8.8. The PDPO deletes and destroys the User's Personal Data within 7 (seven) working days since getting the request or appeal from the Personal Data Subject (Appendix No. 3 to this Privacy Policy) or their legal representative or authorized body for the protection of the rights of Personal Data Subjects, if it receives information confirming that the Personal Data was obtained illegally or is not necessary for the stated processing purpose.
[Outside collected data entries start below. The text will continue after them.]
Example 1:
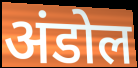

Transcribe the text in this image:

अंडोल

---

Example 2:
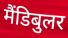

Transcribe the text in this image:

मैंडिबुलर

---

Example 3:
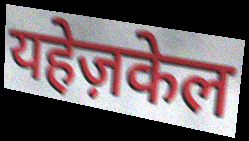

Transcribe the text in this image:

यहेज़केल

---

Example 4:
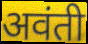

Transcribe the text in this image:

अवंती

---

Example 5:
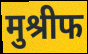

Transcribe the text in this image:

मुश्रीफ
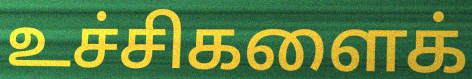
உச்சிகளைக்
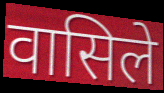
वासिले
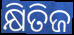
କ୍ଷିତିଜ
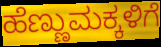
ಹೆಣ್ಣುಮಕ್ಕಳಿಗೆ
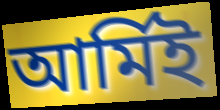
আর্মিই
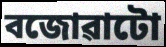
বজোৱাটো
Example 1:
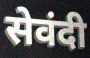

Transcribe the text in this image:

सेवंदी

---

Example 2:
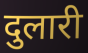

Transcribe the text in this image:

दुलारी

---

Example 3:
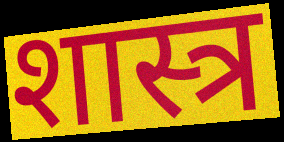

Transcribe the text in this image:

शास्त्र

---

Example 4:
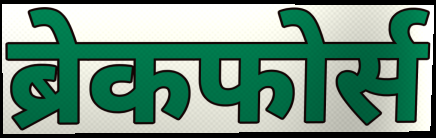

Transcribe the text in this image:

ब्रेकफोर्स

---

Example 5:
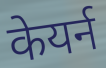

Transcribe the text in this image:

केयर्न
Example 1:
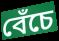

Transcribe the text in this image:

বেঁচে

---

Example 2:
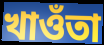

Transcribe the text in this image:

খাওঁতা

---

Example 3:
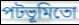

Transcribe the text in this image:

পটভূমিতো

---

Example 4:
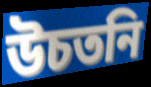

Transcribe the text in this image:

উচতনি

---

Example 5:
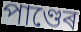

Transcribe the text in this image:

পাণ্ডেৰ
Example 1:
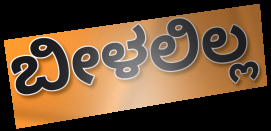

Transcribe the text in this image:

ಬೀಳಲಿಲ್ಲ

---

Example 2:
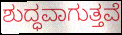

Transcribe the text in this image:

ಶುದ್ಧವಾಗುತ್ತವೆ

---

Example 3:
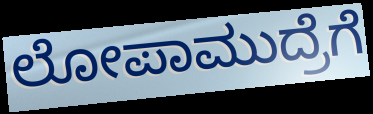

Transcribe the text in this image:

ಲೋಪಾಮುದ್ರೆಗೆ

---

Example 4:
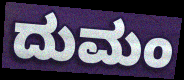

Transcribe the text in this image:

ದುಮಂ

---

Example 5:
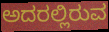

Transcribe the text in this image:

ಅದರಲ್ಲಿರುವ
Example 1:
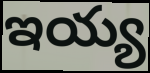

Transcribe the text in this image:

ఇయ్య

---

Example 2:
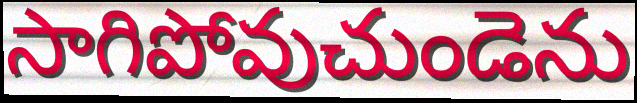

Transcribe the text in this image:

సాగిపోవుచుండెను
The PDPO will notify the Personal Data Subject or their representative of the changes made and the measures taken and will take reasonable measures to notify third parties to whom the Personal Data of this subject was transferred.

8.9. In case of detection of unlawful processing of Personal Data by the PDPO or a person acting on behalf of the PDPO, the PDPO is obligated to cease the unlawful processing of Personal Data within a period not exceeding three (3) working days from the date of such detection or to ensure that the person acting on behalf of the PDPO ceases the unlawful processing of Personal Data. If it is impossible to ensure the lawfulness of the processing of Personal Data, the PDPO is obligated to destroy such Personal Data or ensure its destruction within a period not exceeding ten (10) working days from the date of detection of the unlawful processing of Personal Data. The PDPO is obligated to notify the subject of Personal Data or their representative, or the authorized body for the protection of the rights of subjects of Personal Data, of the rectification of the violations committed or the destruction of Personal Data.
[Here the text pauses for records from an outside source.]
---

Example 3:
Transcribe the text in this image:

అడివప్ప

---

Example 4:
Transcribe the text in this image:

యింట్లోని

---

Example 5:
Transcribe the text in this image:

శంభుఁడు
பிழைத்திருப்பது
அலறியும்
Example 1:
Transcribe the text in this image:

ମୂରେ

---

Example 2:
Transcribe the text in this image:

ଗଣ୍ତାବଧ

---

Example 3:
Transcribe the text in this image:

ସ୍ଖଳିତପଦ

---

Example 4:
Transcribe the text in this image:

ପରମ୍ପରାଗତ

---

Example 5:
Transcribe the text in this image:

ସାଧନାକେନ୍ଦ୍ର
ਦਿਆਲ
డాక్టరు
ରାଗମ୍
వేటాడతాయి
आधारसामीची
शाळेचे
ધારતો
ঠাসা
8.10. The PDPO responds to requests from Users, their representatives, and the authorized body for the protection of personal data subjects regarding Personal Data within 10 (ten) working days of the request being submitted or received by the PDPO. This period may be extended, but not longer than 5 (five) working days, if the PDPO sends the Personal Data subject a reasoned notice stating the reasons for the extension.

8.11. In case of detection of an unlawful or accidental transfer (provision, distribution, access) of Personal Data, resulting in the violation of the User's rights, the PDPO is obliged, from the moment of detection of such an incident, to notify the authorized body for the protection of the rights of personal data subjects:

1) within 24 (twenty-four) hours about the incident that occurred, about the alleged reasons that led to the violation of the rights of personal data subjects, and the alleged harm caused to the rights of personal data subjects, about the measures taken to eliminate the consequences of the relevant incident, and also provide information about the person authorized by the PDPO to interact with the authorized body for the protection of the rights of personal data subjects on issues related to the identified incident;
2) within 72 (seventy-two) hours on the results of the internal investigation of the identified incident, and also provide information on the persons whose actions caused the identified incident (if any).

9. FINAL PROVISIONS

9.1. The PDPO reserves the right to make any changes or additions to the Privacy Policy at any time at its sole discretion.

9.2. Amendments and additions come into force upon posting the amended Privacy Policy on the Site. By continuing to use the Site after the posting of the updated Privacy Policy, the User confirms their acceptance of it.